We must make a choice, to seize the future, to drive a new era of exploration and accomplishment, including the conquest of Space, for no static society without a binding goal outside of itself has ever accomplished anything. The good news is that the mechanisms of implementing that choice are no secret. They only require will and sacrifice. It will be an uphill battle, given our civilizational decline, and that no civilization has ever reversed such a decline. The medieval Portuguese, our example today, were fortunate in their elites, but even so, they required a Man of Destiny to steer them toward that destiny. We are, sadly, extremely unfortunate in our elites, so we have further to go (and that ignores that our non-elites are in terrible shape as well).
Thus, this week Christopher Rufo has been amusing the internet by making fun of one Katherine Maher, the new head of National Public Radio and former head of Wikipedia, for her innumerable statements that show her to be the anti-Henry: weak, fearful, eager to elevate worthless voices and tear down accomplishment, and completely divorced from reality, while at the same time happy to suffocate anybody who disagrees with her. But the truth is that she has, and has had for a long time, great power, and Rufo does not, except the negative power to expose the powerful, who in our time have an infinite reload capacity—and so far Maher has suffered no actual harm, at all. The princes of our time are harridans such as Maher, not bold men such as Henry.
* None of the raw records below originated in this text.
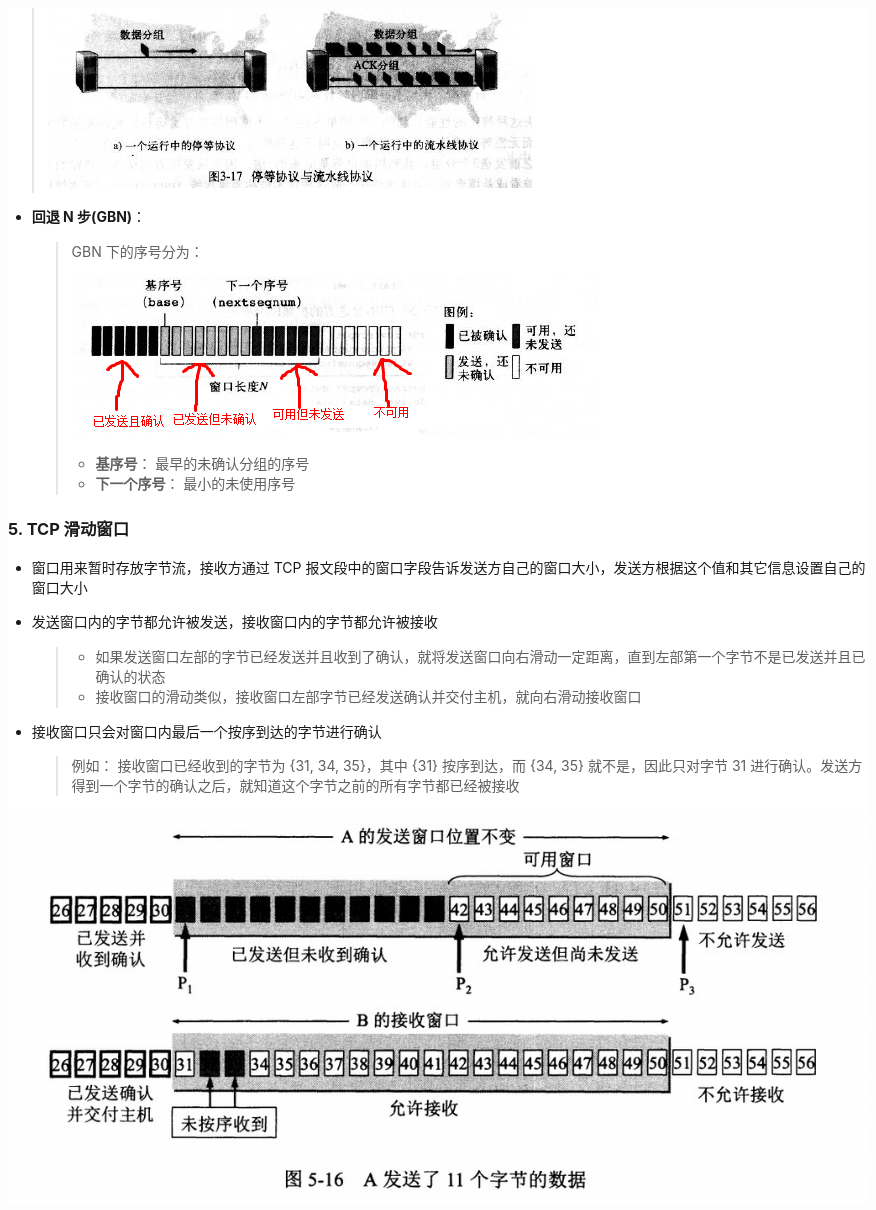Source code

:   >![](../../pics/net/internet3_5.png)
  
- **回退 N 步(GBN)**： 

  >GBN 下的序号分为：
  >
  >![](../../pics/net/internet3_6.png)
  >
  >- **基序号**： 最早的未确认分组的序号
  >- **下一个序号**： 最小的未使用序号


### 5. TCP 滑动窗口

- 窗口用来暂时存放字节流，接收方通过 TCP 报文段中的窗口字段告诉发送方自己的窗口大小，发送方根据这个值和其它信息设置自己的窗口大小

- 发送窗口内的字节都允许被发送，接收窗口内的字节都允许被接收

  > - 如果发送窗口左部的字节已经发送并且收到了确认，就将发送窗口向右滑动一定距离，直到左部第一个字节不是已发送并且已确认的状态
  > - 接收窗口的滑动类似，接收窗口左部字节已经发送确认并交付主机，就向右滑动接收窗口

- 接收窗口只会对窗口内最后一个按序到达的字节进行确认

  > 例如： 接收窗口已经收到的字节为 {31, 34, 35}，其中 {31} 按序到达，而 {34, 35} 就不是，因此只对字节 31 进行确认。发送方得到一个字节的确认之后，就知道这个字节之前的所有字节都已经被接收

![](../../pics//a3253deb-8d21-40a1-aae4-7d178e4aa319.jpg)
This implies that expelling from our society, through confiscation, lustration, and rustication, nearly all of our current elite must be the first step on our path. Not the path back, for there is no going back, but rather the path forward, which will only be possible to travel once the barnacles which festoon our society, slowing it and ultimately sinking it, have been scraped off. It will require a complete civilizational overhaul, of politics, culture, and every aspect of how we live, including the creation of a new seedbed of elites and a revitalized common people. And both to accomplish that, and to thereafter reach the future that lies within our grasp, it will require men such as Henry. But great men of history require a great people to lead, and therefore the question of our century is whether America can be remade to make it, to coin a phrase, great again. Fifty-fifty, I say.